Maybe I am missing something, but how will AI acquire wants? To convey what I mean, imagine if I said "F-35 is much stronger than the average human, it will win a fight with remarkable ease if it wants to". It is technically true, but I can imagine no plausible scenario how F-35 could want something. Sure, a human with a certain competency could use F-35 to harm other humans, but that is a very different scenario, right?
So in this sense of the word "want", can you actually imagine some way how AI could want something, anything? Could you please describe such a scenario? I am not saying that this is impossible - I just do not see how and I am genuinely curious.
I think one reasonable interpretation is "if the creator of the AI wants it to". There are some safeguards which can be somewhat effective, but if some programmer does not want them there, they won't be. Dangerous AI is a design choice.
Maybe this is what OP meant, but some people do think that AI itself can acquire "wants" in the sense I described - one "AI vs humans" doom scenario is based on it, the one often described using the metaphor with ants - "we don't mind killing ants if we want to build a house where they have their ant hill -> if AI treats us the way we treat ants, we are doomed". I keep asking about this scenario because I do not understand it... unlike the scenario you described; that one is clear.
To try to address the concept you’ve illustrated here, I don’t think I can explain why people have that as a genuine fear, as it’s one I don’t have.
In the same way that I’m not aware of an asteroid currently on a collision course with Earth, therefore I currently have no genuine fear about that possibility.

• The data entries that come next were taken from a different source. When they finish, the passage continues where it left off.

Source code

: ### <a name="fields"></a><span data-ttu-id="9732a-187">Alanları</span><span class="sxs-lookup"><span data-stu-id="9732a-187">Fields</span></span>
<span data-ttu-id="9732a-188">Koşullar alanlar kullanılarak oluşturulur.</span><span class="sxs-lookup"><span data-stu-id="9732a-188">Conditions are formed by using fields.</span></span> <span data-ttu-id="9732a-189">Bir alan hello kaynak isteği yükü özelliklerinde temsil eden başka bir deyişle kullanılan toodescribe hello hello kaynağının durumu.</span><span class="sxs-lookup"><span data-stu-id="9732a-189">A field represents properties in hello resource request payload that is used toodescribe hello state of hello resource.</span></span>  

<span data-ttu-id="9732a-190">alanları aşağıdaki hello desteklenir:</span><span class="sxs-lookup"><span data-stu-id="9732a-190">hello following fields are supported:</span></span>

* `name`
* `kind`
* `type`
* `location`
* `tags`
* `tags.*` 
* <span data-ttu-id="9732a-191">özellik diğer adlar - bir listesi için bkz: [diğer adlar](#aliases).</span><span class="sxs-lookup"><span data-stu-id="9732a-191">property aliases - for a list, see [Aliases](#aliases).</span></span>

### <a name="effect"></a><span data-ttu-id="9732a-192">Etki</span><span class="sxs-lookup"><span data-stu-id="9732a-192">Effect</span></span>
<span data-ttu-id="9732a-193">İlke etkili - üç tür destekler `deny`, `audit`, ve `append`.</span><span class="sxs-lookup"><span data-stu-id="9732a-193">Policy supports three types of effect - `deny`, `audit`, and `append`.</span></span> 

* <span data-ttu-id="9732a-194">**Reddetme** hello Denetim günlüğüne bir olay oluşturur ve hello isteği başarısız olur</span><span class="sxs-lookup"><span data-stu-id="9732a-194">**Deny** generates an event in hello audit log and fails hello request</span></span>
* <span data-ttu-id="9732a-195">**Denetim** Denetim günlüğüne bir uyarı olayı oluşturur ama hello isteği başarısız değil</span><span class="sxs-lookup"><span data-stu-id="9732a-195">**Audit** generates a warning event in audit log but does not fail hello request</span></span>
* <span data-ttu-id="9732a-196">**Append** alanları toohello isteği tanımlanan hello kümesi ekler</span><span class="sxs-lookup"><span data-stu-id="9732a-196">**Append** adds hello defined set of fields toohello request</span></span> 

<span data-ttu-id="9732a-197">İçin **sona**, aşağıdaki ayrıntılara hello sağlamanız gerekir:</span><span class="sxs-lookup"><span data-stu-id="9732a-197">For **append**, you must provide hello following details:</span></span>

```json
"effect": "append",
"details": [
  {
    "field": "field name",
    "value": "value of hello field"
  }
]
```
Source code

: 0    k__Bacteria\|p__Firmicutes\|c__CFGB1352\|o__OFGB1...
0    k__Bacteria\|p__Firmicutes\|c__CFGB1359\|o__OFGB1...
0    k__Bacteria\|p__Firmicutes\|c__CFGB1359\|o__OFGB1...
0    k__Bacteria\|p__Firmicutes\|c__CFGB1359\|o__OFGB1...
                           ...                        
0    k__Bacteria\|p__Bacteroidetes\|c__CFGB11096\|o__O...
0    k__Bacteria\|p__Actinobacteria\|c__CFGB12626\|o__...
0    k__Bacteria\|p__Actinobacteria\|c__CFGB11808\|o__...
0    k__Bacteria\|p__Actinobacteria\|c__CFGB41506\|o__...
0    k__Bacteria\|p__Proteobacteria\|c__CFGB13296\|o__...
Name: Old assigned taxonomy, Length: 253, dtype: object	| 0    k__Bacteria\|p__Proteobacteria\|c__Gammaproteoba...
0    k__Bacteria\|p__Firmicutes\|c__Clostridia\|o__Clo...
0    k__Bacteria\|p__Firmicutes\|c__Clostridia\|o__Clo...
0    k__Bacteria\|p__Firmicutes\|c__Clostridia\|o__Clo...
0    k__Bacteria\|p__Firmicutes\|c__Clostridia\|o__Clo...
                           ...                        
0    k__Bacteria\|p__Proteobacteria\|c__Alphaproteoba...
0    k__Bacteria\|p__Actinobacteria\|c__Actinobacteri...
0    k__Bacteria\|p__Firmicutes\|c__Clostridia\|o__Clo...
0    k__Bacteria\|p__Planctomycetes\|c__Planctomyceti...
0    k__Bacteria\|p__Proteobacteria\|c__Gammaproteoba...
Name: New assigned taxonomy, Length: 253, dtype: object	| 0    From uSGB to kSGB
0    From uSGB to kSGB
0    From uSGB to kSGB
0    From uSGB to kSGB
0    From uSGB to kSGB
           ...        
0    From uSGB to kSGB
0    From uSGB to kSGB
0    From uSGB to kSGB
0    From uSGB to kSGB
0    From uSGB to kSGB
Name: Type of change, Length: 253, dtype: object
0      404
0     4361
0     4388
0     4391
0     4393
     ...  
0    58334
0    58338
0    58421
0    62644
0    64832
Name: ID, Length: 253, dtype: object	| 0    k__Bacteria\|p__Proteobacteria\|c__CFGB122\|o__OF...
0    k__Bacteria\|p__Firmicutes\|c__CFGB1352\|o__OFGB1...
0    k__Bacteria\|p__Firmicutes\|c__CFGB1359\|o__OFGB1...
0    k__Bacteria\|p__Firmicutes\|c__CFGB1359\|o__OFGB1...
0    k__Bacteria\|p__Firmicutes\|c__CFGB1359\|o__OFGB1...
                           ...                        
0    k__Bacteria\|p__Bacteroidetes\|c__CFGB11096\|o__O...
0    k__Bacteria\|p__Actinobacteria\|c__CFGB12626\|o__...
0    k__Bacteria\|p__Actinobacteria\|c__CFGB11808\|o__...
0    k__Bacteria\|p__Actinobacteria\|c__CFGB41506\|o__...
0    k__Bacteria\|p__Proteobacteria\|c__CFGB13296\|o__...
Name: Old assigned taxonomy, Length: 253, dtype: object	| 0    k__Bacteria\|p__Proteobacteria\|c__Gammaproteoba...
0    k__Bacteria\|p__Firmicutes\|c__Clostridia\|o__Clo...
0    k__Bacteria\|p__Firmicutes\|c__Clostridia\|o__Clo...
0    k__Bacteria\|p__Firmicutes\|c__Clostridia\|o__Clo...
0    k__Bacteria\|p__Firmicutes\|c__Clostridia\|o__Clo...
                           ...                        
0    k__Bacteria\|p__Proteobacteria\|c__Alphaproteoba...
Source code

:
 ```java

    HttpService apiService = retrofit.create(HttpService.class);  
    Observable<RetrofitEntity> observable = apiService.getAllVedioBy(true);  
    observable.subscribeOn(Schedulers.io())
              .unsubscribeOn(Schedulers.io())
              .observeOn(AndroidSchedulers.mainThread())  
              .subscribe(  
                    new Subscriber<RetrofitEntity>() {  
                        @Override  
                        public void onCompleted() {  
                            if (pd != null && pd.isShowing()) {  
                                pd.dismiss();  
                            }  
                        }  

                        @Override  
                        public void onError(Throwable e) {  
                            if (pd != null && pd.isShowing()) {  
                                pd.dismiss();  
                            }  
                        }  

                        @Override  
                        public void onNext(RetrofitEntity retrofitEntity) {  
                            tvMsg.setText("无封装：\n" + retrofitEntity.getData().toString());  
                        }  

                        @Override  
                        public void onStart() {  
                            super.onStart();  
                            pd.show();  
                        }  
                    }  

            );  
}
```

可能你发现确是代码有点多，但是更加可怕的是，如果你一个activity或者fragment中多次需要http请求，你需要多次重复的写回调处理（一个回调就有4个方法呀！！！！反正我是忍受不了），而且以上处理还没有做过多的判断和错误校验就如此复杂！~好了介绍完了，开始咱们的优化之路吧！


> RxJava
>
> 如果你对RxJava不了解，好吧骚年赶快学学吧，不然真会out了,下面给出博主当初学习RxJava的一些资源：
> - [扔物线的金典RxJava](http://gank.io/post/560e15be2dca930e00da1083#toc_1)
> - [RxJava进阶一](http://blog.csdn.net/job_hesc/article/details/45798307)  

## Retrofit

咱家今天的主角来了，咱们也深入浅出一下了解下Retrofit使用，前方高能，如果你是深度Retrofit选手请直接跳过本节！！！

That’s not to say that in the future, an asteroid can’t be a genuine threat, only that there’s not one currently, and I can’t see a path from where we are now to a future that contains threatening asteroids.
In my mind, even the most clever and evil AI is only as dangerous as the agency it has in the world. So until there’s any suggestion that there’s an AI which has agency in the world more than a real life person, I’m no more afraid of an AI than I am of a person.
I feel like we are going to very soon need a video/audio revolution similar to how pgp encryption popped up. We are going to need a way to reasonably prove a video came straight from camera lense to posting without any alteration. Hopefully there will be some app or even hardware signing going on that will only accept direct unedited video or maybe allow a special verification flag only for those posts.
It's not here now but in 10 years it will probably be extremely easy to generate convincing faked by thr masses and thst is when it is going to get really hard to trust anything being real.
We have access to so much computing now, and as that gets bigger and bigger we're going to be seeing our cpus do wilder and wilder things.
So, basically what we need is a personal video DRM. Or something like blackboxed police body cams without possibility to alter the video.
Or maybe something like separate certified camera module with "write-once" memory.
Hopefully it won't be long before personal AI's are developed that tell us if we're being manipulated and whether people are telling us the truth. That bit he mentioned at the end about video and audio, that is scary. We may come to a point where you can't tell what is truth.
Imagine if just before the presidential election a very real looking video went viral showing Biden going on a racist rant while beating a baby with cane followed by secret service agents calming him down as if he had dementia and covering everything up. Video placed in the same area Biden actually was at, while a baby just so happens to have been beaten up by an unknown assailant nearby, just enough truth to give it some credibility. Then that persuaded just enough people to vote against him.